Psychologists explain that people in acute grief pass through phases. Shock. Disbelief. Anger. Guilt. Quiet acceptance. Slow healing. Each phase is fragile. Any disturbance, especially public exposure, can reopen wounds. And reopening of wounds is more agonizing.

Further studies suggest that interference from outsiders prolongs healing. Particularly damaging are unwanted pics or videos. The comments analysing the tragedy. Social media debates about the deceased. Speculations, assumptions and sensationalism. The first month is the most sensitive. The brain is in “emotional survival mode.” Every trigger feels sharper. Every reminder feels heavier. When a video resurfaces again and again, the grieving family is forced to relive the loss repeatedly. They cannot move forward. They cannot rest. Their grief becomes a loop, endless and exhausting.
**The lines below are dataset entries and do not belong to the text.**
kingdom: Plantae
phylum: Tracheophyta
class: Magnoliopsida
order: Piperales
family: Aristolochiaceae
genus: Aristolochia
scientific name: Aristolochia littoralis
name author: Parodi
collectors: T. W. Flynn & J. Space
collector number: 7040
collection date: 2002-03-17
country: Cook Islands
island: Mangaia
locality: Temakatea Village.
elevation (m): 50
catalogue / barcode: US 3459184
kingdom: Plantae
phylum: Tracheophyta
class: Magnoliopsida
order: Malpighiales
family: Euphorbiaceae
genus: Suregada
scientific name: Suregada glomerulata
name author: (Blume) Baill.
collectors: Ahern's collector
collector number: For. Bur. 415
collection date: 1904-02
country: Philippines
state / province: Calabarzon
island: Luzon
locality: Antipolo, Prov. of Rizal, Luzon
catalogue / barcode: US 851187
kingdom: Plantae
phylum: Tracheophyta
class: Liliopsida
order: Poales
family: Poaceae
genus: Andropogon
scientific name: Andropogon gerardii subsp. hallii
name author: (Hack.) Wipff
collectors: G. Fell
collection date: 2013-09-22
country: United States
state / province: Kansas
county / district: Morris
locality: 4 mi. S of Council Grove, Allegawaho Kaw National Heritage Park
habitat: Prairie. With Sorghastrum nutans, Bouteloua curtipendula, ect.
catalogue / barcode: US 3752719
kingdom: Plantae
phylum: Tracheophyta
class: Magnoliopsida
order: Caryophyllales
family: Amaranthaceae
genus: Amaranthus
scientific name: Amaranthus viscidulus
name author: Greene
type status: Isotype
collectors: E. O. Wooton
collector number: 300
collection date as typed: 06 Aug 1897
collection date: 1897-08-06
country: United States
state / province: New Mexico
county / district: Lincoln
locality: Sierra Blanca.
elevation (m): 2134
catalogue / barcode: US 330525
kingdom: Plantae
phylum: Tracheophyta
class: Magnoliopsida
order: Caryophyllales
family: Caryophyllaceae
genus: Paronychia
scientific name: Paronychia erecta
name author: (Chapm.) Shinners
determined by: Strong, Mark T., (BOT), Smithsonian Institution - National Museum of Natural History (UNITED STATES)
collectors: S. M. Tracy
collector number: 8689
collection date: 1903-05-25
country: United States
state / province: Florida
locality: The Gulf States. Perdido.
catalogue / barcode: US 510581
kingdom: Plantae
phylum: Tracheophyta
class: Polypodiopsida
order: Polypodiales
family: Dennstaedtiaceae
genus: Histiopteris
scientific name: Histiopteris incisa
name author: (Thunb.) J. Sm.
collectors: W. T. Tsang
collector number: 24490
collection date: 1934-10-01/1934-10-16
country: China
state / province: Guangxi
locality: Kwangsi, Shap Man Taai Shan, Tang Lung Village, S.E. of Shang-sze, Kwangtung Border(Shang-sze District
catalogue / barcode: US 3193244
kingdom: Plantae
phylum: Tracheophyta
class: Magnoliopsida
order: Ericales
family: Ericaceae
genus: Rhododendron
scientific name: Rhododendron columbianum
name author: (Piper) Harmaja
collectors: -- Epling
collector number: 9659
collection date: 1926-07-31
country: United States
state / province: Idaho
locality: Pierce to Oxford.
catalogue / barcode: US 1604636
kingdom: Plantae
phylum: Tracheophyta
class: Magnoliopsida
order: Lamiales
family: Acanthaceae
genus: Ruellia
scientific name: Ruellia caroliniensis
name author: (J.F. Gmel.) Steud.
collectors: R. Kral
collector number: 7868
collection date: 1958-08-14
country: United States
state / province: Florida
What can instead help bereaved? Noiseless support. Presence without pressure. Listening without giving advice. Protecting privacy. Allowing silence. Not asking intrusive questions. Respecting what the family wants to be shared and what they don’t. Compassion is simple. But it requires restraint. And that is where we often fail as a society.

Let’s be people who respect grief. Every community has two choices. To comfort or to consume. If we keep turning tragedies into shareable material, we will lose something vital. Our collective sensitivity!

Bottomline: Nine lives were lost. Families shattered. Children left without fathers. Homes left without voices. Let us not add to their burden. Let us not make their grief a public theatre or an opportunity for photo-op. Let us not turn sorrow into media display.

In moments like these, genuine humanity is tested. Not by how loudly we mourn online or how trespassing offline, but by how silently we stand with the grieving—and how we support them in the long run.